FSK-Bassistin Michaela war als einzige Frau unter mindestens 20 Männern im Buback-Reisebus gewiss wohlbehütet. Kristof Schreuf zeigte sich solidarisch und eröffnete den Abend mit rot geschminkten Lippen. Wunderschön relevante Ansagen und Aussagen bestimmten den Einstieg eines anti-systematischen Massenprotestes. Kristofs Feindbilder waren von RTL 1 über RTL 2 bis hin zu Mario Barth sicherlich ein wenig selbstverständlich, jedoch verstand Schreuf es, seinen Hass mit sehr viel Liebe zum Ausdruck zu bringen, was seine Anklagen, auch die herkömmlichen, absolut rechtfertigte. Das gar nicht mal so indifferente Publikum ließ sich auf beinahe alles ein und erlernte seinen Chor bei der letzten Zugabe spielend.
Kristof Schreuf
Danach polarisierten 1000 Robota. Nach deren Show konfrontierten mich einige Menschen mit ihren Eindrücken. Palais Schaumburg hier, New Order da und Tocotronic sowieso. Die jungen Frauen jedefalls liebten ihre Jungstars, die für mich vor allem eines waren: musikalisch absolut ambitioniert. Auch hier funktionierte die Interaktion, und die vorhin erwähnten jungen Frauen wurden zum Singen und Tanzen auf die Bühne gehoben.
1000 Robota
Danach die Band, die mit ihrem nunmehr 31jährigen Bestehen in jeder Hinsicht einen Gegensatz bildete. Adult Infantilism nannte ich das noch, während ich versuchte meine Mitmenschen davon zu überzeugen, dass das Ganze sehr schlüssig sei. Michaelas Gesang klang überwiegend so sehr nach Nico, dass ich mir ihrer Koketterie schließlich sicher war.

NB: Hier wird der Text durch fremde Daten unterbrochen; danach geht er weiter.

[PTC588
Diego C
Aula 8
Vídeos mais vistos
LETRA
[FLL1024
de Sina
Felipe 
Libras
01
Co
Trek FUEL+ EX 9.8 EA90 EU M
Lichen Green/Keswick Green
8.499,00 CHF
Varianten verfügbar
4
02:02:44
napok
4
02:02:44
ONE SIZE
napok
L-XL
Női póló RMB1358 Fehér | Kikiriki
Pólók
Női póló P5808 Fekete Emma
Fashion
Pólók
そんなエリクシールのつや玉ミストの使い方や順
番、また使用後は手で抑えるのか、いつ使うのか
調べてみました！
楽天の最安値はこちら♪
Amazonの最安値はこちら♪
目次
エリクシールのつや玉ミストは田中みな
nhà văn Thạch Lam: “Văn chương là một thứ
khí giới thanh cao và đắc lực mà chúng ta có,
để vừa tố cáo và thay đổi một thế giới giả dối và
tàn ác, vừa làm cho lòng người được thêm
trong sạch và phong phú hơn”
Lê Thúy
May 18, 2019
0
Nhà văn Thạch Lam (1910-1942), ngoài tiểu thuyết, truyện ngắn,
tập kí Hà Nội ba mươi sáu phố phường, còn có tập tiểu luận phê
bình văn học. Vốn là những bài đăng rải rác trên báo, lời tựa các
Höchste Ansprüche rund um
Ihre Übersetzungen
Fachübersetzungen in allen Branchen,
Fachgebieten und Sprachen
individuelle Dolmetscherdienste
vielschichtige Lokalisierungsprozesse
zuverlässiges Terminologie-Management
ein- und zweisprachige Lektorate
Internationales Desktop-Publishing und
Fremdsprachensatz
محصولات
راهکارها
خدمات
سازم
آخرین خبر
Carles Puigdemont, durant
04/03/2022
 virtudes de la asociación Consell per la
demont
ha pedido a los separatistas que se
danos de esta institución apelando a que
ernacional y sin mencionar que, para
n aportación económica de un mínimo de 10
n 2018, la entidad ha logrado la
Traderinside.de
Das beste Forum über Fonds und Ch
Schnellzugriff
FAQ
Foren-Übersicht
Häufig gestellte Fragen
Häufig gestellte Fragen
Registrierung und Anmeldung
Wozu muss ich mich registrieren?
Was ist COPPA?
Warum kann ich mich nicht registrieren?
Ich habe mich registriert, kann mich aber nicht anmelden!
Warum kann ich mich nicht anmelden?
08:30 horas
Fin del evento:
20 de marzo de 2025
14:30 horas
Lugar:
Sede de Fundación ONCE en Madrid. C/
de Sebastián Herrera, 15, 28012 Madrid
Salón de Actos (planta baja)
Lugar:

Freiwillige Selbstkontrolle
Die goldenen Zitronen
Die Zitronen machten dann zum Abschluss einen gewohnt routinierten Eindruck. Die meist komplexen Texte auswendig zu lernen, macht Schorsch nach wie vor wohl etwas Mühe. Vieles wurde vom Blatt abgelesen. Besonders Mila. Zum Schluss versammelten sich sämtliche Buback-Akteure noch zu einer gemeinsamen Zugabe und entließen das gut gefüllte Zakk in die enstehende Nacht.
Andreas van der Wingen

0 Gedanken zu „Buback-Labelabend – Düsseldorf, Zakk 19.02.2011“

  1. Der in der Tat brilliante Kristof Schreuf arbeitete sich in seinen ausführlichen Kommentaren nicht nur an Mario Barth ab, sondern auch an Til Schweiger und besonders beachtlich – an Bascha Mika. Alles in allem sehr überzeugend!